How do I tune a pipeline in MLJ?

A slack user has asked the question in the title. More generally, how does one tune hyperparameters that are nested in composed model?

One obtains composed models, for example, when applying Stack, EnsembleModel, IteratedModel, BinaryThresholdPredictor, BalancedModel, TunedModel and other model “wrappers”.

1 Like

Here’s an example addressing the question:

Pkg.activate(temp=true)
Pkg.add(["MLJ", "MLJXGBoostInterface"])
using MLJ

X, y = @load_reduced_ames;

# notice `X` has mixed feature types:
schema(X)

# vertically split data:
(Xtrain, Xtest), (ytrain, ytest) = partition((X, y), 0.8, multi=true)

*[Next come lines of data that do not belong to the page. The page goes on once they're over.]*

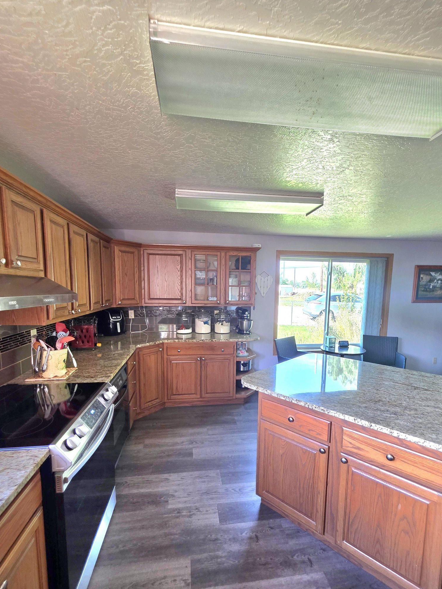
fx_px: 255
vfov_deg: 97.9
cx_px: 225
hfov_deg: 81.7
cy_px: 322
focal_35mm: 15
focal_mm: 2.2
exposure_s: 1/60.2
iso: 160
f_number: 1.9
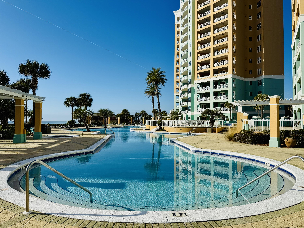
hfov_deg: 71.6
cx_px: 152
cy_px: 114
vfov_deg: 56.8
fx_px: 211
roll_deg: -0.4
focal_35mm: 24
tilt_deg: +2.3
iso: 80
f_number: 1.78
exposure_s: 1/9091
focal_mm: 6.76
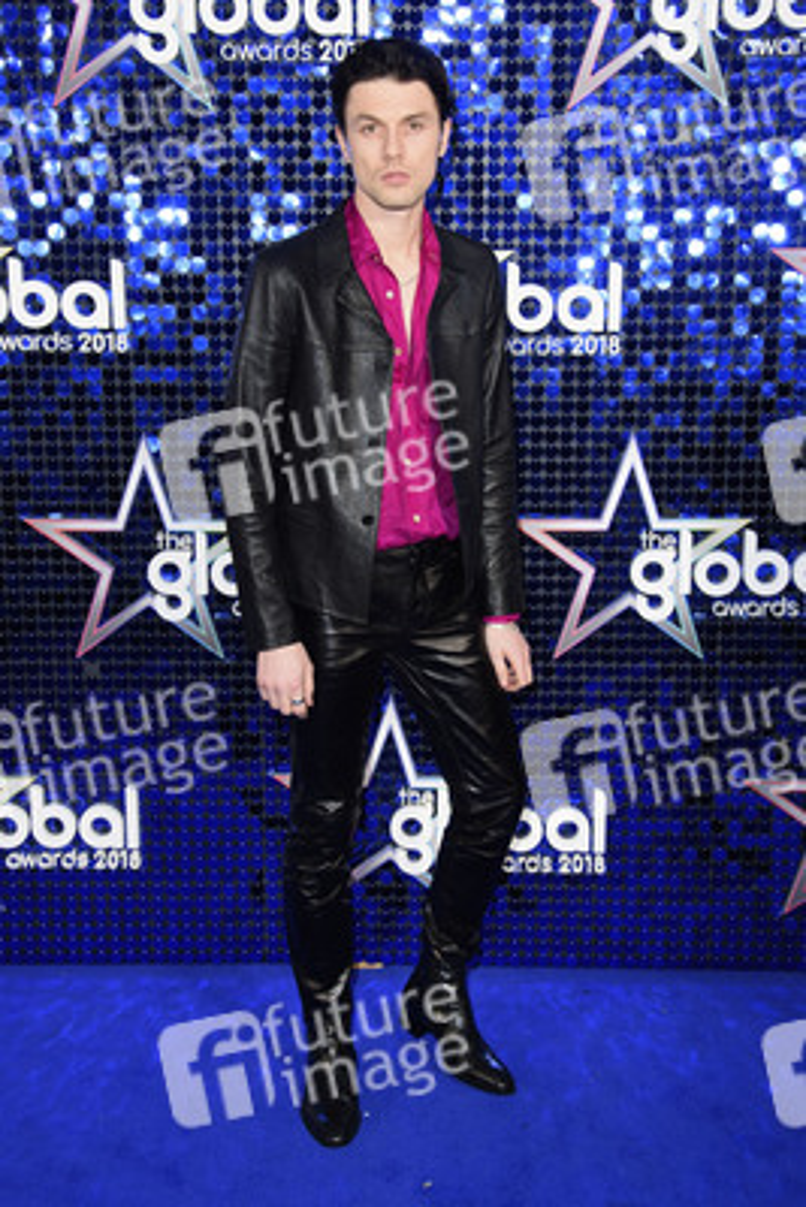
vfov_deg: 44.5
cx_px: 403
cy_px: 604
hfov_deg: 30.5
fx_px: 1476
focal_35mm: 44
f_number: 5.6
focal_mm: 44
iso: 800
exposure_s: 1/250
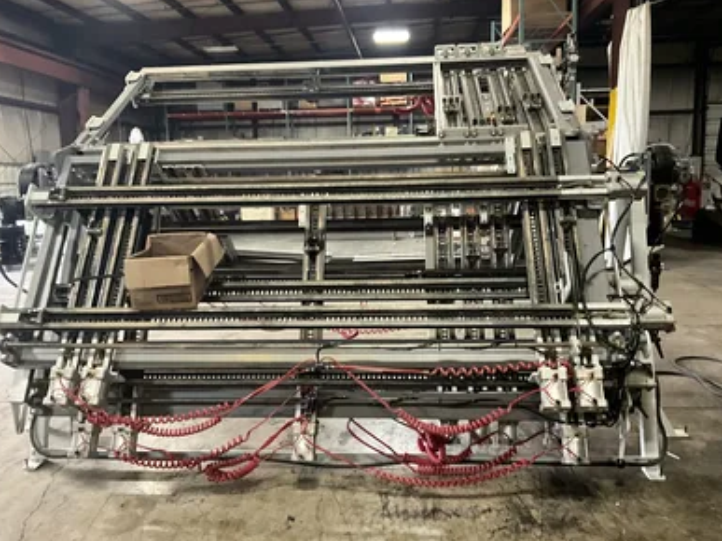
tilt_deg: -8.6
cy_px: 269
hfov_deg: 60.0
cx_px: 360
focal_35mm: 30
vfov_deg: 46.8
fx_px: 626
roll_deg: +1.0
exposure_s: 1/40
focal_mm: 3
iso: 320
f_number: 1.8
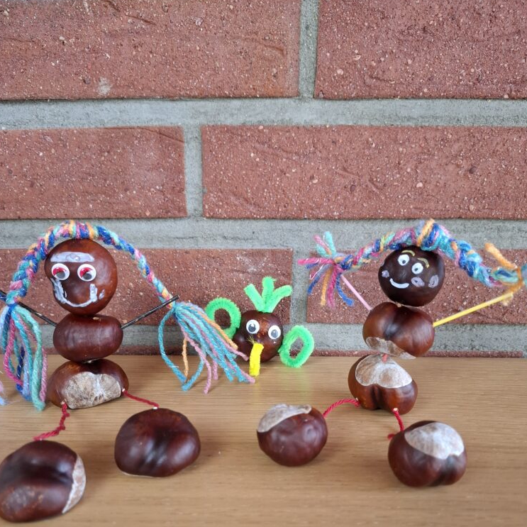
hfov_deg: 57.3
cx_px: 264
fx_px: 482
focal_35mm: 28
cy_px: 345
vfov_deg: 56.2
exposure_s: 1/100
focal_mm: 5.54
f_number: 1.8
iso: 320
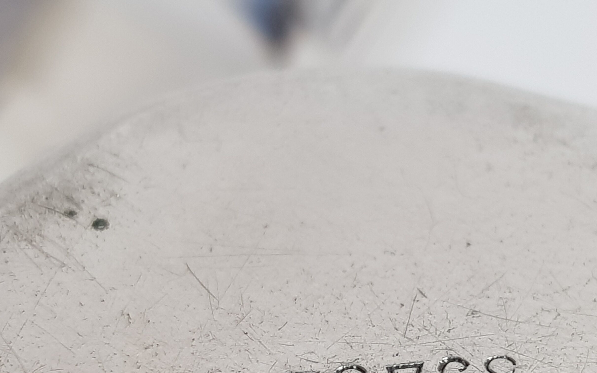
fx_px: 748
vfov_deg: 25.2
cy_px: 447
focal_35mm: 46
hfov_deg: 43.3
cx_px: 349
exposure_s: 1/50
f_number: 1.7
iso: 50
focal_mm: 4.2
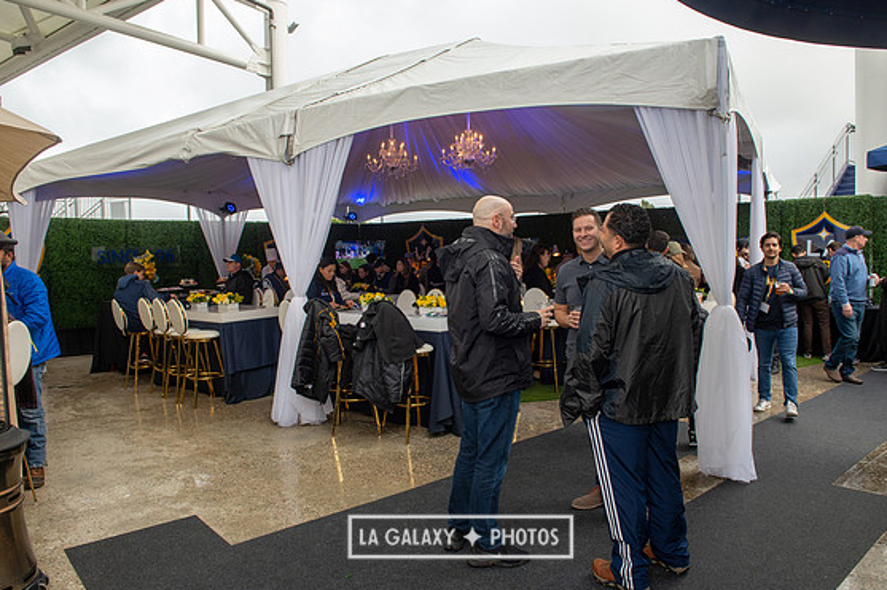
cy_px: 298
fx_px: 616
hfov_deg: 71.5
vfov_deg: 51.3
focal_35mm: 25
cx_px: 460
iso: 500
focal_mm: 24
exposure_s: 1/200
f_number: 7.1
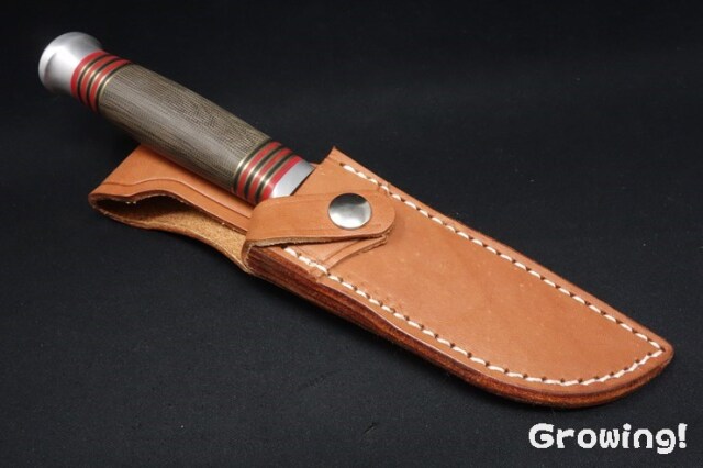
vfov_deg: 46.4
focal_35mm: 28
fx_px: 546
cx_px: 352
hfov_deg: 65.5
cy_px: 234
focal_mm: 10.4
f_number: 9
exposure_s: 1/30
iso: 800
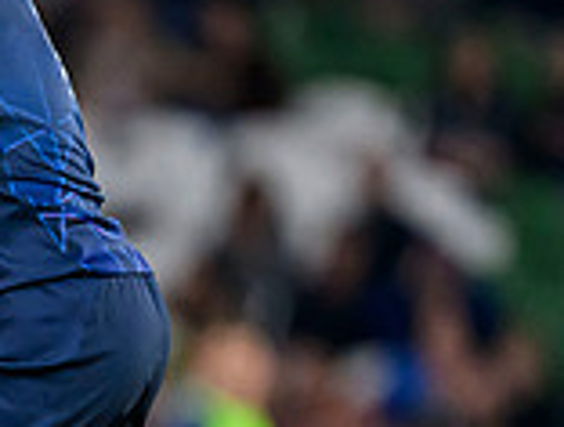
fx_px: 34893
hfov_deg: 0.9
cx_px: -442
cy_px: 529
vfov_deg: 0.7
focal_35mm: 2135
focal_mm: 400
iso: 3200
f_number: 2.8
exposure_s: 1/3200
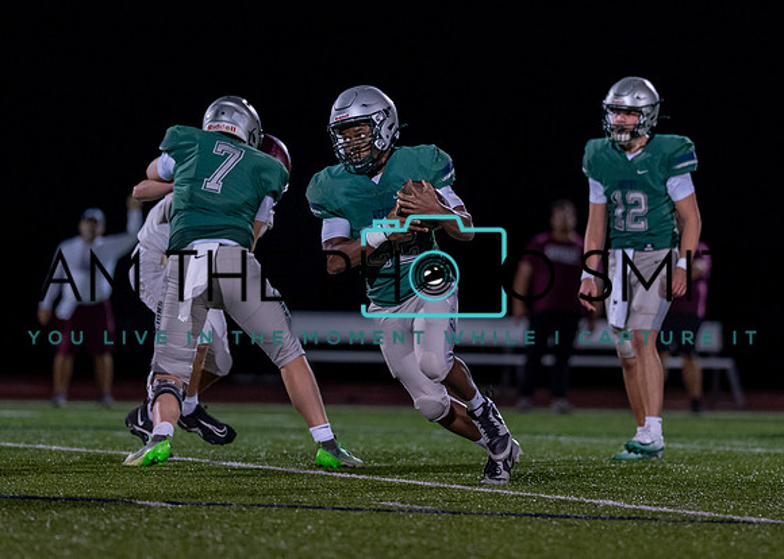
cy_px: 220
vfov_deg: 4.9
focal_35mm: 292
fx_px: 6506
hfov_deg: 6.9
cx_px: 456
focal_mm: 135
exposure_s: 1/1600
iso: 1600
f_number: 1.8
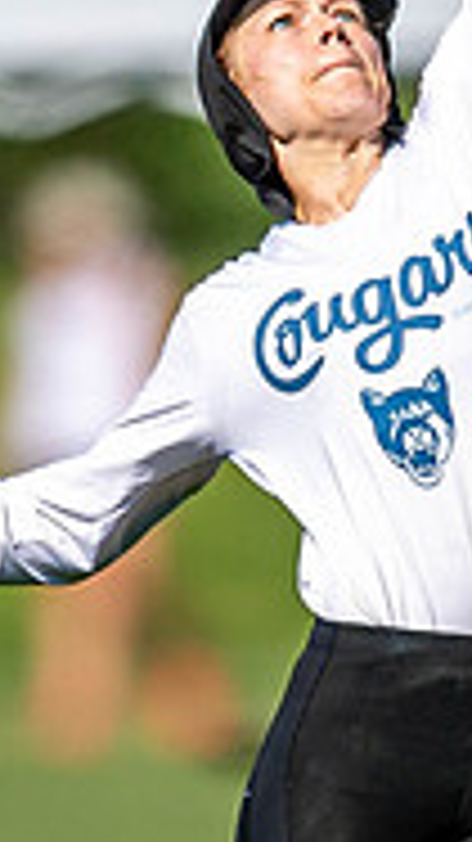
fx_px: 67754
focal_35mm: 3041
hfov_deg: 0.4
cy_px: 942
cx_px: 110
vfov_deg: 0.7
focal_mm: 400
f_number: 2.8
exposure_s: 1/2500
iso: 100
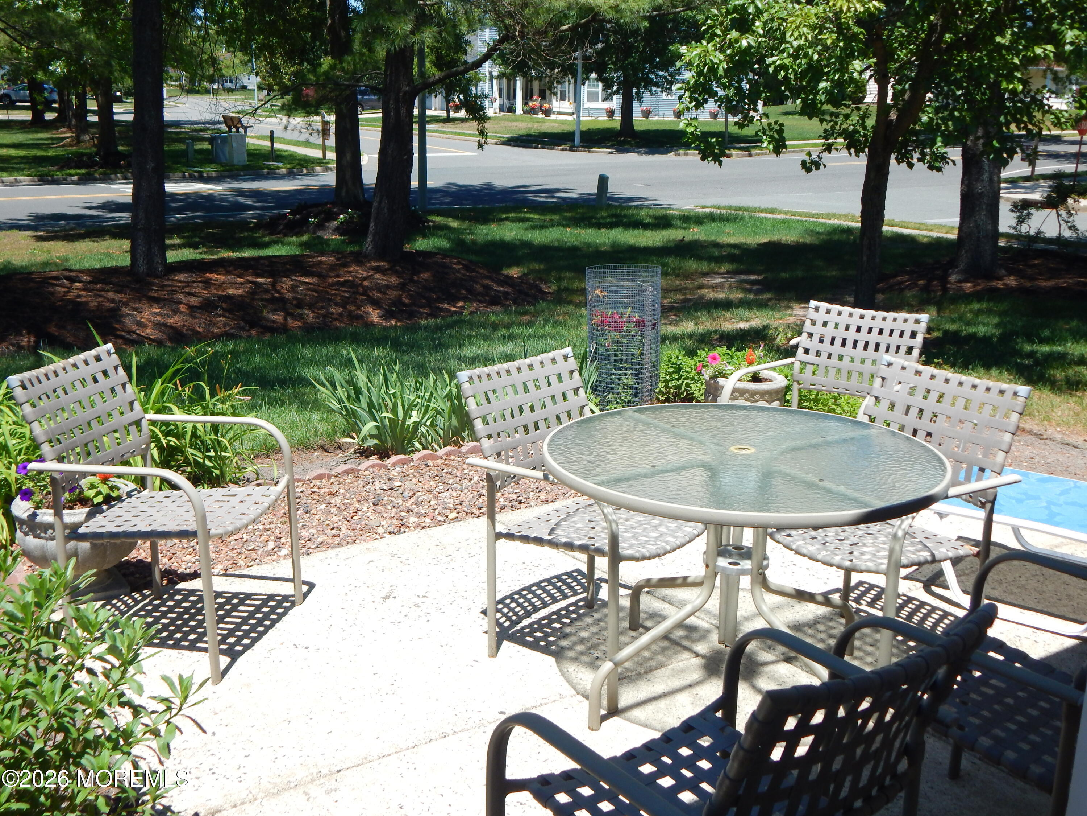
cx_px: 544
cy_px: 408
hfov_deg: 49.0
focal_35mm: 38
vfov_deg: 37.7
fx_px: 1193
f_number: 3.4
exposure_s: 1/800
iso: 125
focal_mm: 6.8
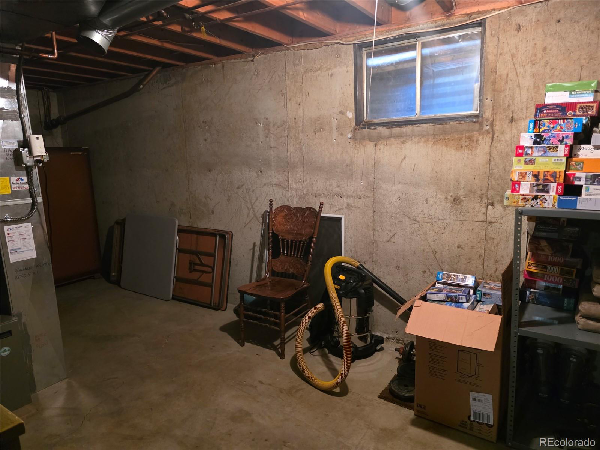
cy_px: 225
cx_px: 300
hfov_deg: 73.9
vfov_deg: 58.9
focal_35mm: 23
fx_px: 399
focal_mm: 6.3
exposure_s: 1/60
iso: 1250
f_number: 1.7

XGBoostRegressor = @load XGBoostRegressor
pipe = ContinuousEncoder() |> XGBoostRegressor()

propertynames(pipe)
# (:continuous_encoder, :xg_boost_regressor, :cache)

# range for a nested hyperparameter:
r = range(pipe, :(xg_boost_regressor.max_depth), lower=3, upper=10)

# self-tuning pipeline:
tmodel = TunedModel(
    pipe,
    resampling=CV(nfolds=5),
    tuning=Grid(resolution=10),
    measure = l2,
    range=r,
)

# training:
mach = machine(tmodel, Xtrain, ytrain) |> fit!

# inspect optimal parameter:
best_pipe = report(mach).best_model
best_pipe.xg_boost_regressor.max_depth
# 5

# predict:
predict(mach, Xtest)